Assignment: Convert the material that starts with the line containing "Which box's median line is the lowest?" and goes on through the line containing "What is the" into a numbered list, leaving out any blank lines. Both of those lines belong in the list.

Recorded information:

§

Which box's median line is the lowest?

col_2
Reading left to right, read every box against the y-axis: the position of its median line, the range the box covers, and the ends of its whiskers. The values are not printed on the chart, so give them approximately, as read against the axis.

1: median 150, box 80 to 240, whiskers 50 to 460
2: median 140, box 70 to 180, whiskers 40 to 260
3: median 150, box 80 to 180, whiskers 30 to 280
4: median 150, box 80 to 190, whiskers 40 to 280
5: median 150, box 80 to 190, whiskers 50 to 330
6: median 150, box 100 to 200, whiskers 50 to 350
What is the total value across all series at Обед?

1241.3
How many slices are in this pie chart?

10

§

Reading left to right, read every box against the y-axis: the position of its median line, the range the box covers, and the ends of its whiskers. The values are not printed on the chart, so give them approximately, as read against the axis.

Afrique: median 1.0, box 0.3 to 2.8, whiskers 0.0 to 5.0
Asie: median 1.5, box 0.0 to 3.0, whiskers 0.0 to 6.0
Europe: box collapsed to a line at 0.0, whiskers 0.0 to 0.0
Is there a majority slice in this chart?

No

§

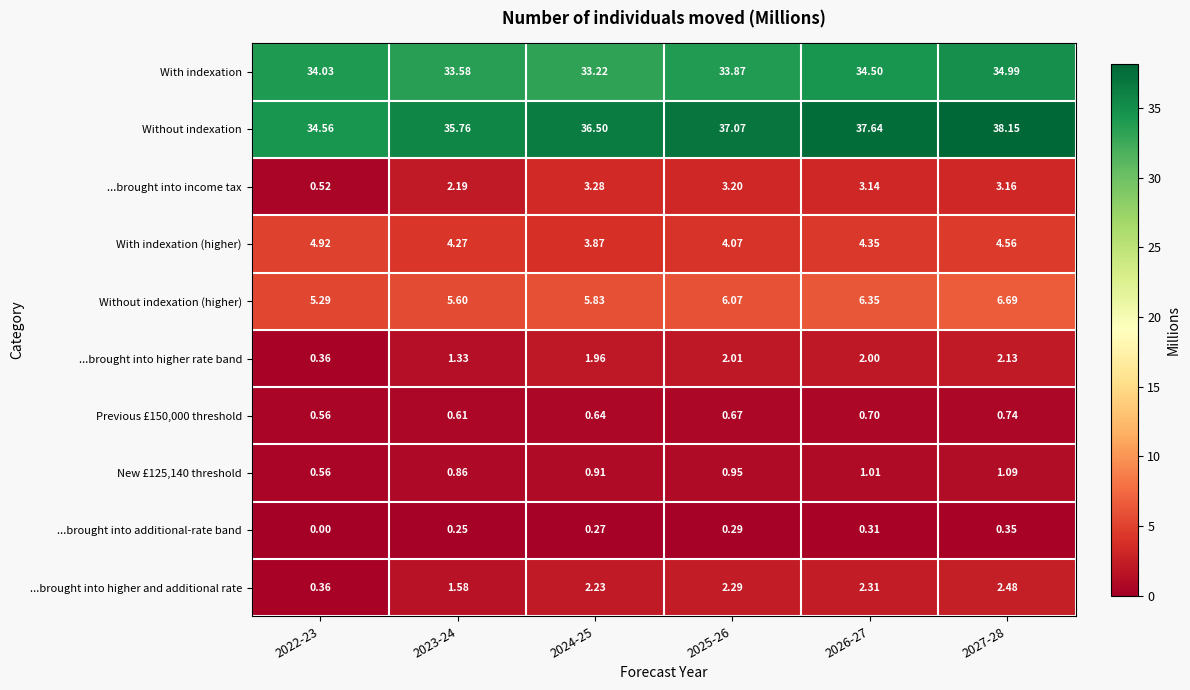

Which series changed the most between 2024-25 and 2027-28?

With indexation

§

Answer to this exercise:
1. Which box's median line is the lowest?
2. col_2
3. Reading left to right, read every box against the y-axis: the position of its median line, the range the box covers, and the ends of its whiskers. The values are not printed on the chart, so give them approximately, as read against the axis.
4. 1: median 150, box 80 to 240, whiskers 50 to 460
5. 2: median 140, box 70 to 180, whiskers 40 to 260
6. 3: median 150, box 80 to 180, whiskers 30 to 280
7. 4: median 150, box 80 to 190, whiskers 40 to 280
8. 5: median 150, box 80 to 190, whiskers 50 to 330
9. 6: median 150, box 100 to 200, whiskers 50 to 350
10. What is the total value across all series at Обед?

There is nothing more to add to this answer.